Rebuilding Your Foundation: How to Cultivate Trust and Secure Attachment After Complex Trauma
If you are on the journey of recovering from complex trauma, you have likely encountered a frustrating paradox: you can learn dozens of coping skills and behavioural tools, yet still feel a profound barrier to genuine connection and inner peace. You are doing the "work," but a core part of you remains anxious, avoidant, or deeply distrusting.
Why?
According to Tim Fletcher, the answer often lies not in the present-day tools we lack, but in the very first foundation stones of our development that were cracked or never laid. In this first part of our series on the Recovery Stages of Development, we delve into the inaugural stage of life—infancy—and explore how the wounds formed here create ripples that touch every aspect of our adult lives. The healing of these early wounds is the essence of reparenting yourself.
The Blueprint for a Healthy Psyche: Erikson’s First Stage
Every human is born with a set of developmental tasks that must be successfully completed to build a healthy psyche. Drawing on the work of Erik Erikson, Tim Fletcher explains that the first year of life is dominated by one critical crisis: Trust vs. Mistrust.

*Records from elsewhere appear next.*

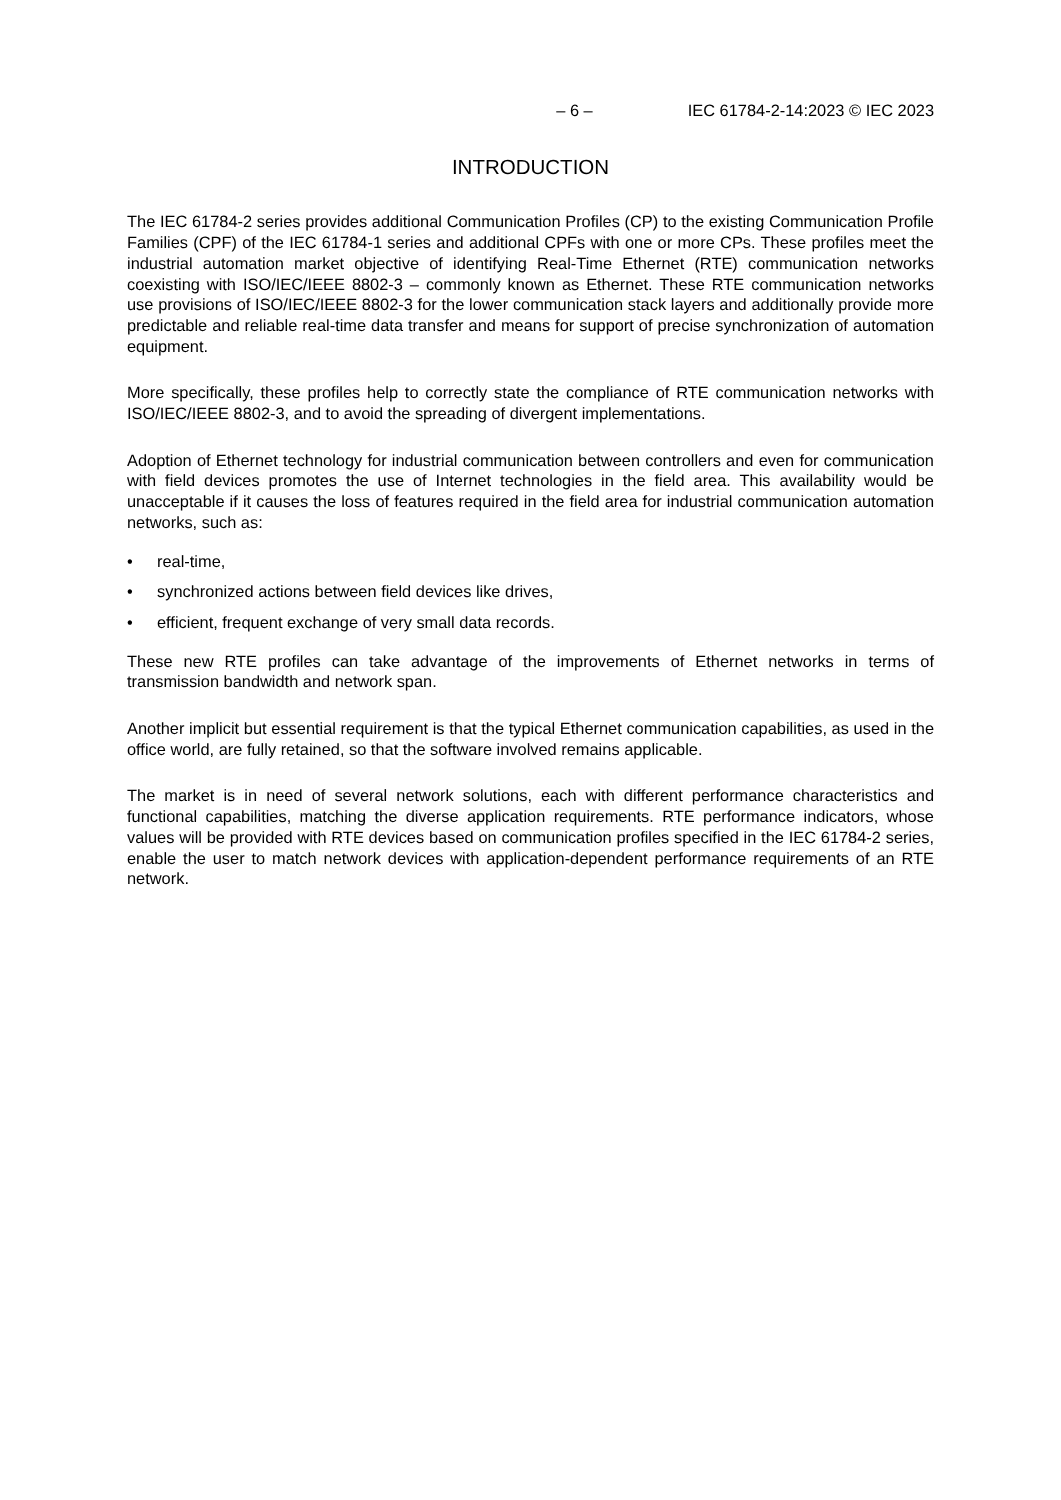– 6 – IEC 61784-2-14:2023 © IEC 2023
INTRODUCTION
The IEC 61784-2 series provides additional Communication Profiles (CP) to the existing Communication Profile Families (CPF) of the IEC 61784-1 series and additional CPFs with one or more CPs. These profiles meet the industrial automation market objective of identifying Real-Time Ethernet (RTE) communication networks coexisting with ISO/IEC/IEEE 8802-3 – commonly known as Ethernet. These RTE communication networks use provisions of ISO/IEC/IEEE 8802-3 for the lower communication stack layers and additionally provide more predictable and reliable real-time data transfer and means for support of precise synchronization of automation equipment.
More specifically, these profiles help to correctly state the compliance of RTE communication networks with ISO/IEC/IEEE 8802-3, and to avoid the spreading of divergent implementations.
Adoption of Ethernet technology for industrial communication between controllers and even for communication with field devices promotes the use of Internet technologies in the field area. This availability would be unacceptable if it causes the loss of features required in the field area for industrial communication automation networks, such as:
• real-time,
• synchronized actions between field devices like drives,
• efficient, frequent exchange of very small data records.
These new RTE profiles can take advantage of the improvements of Ethernet networks in terms of transmission bandwidth and network span.
Another implicit but essential requirement is that the typical Ethernet communication capabilities, as used in the office world, are fully retained, so that the software involved remains applicable.
The market is in need of several network solutions, each with different performance characteristics and functional capabilities, matching the diverse application requirements. RTE performance indicators, whose values will be provided with RTE devices based on communication profiles specified in the IEC 61784-2 series, enable the user to match network devices with application-dependent performance requirements of an RTE network.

The favorable outcome is simple yet monumental. A child whose needs are met consistently and compassionately develops a secure attachment to their caregivers. From this, three life-giving pillars are established:
- Faith in their environment: The world is a generally safe and predictable place.
- The ability to trust others: People can be relied upon.
- The capacity for healthy attachment: Connection is safe and rewarding.
Trust and secure attachment are not just nice-to-have traits; they are the absolute, non-negotiable prerequisites for a functional and fulfilling life. They are the foundational floor upon which the entire structure of your personality and relationships is built.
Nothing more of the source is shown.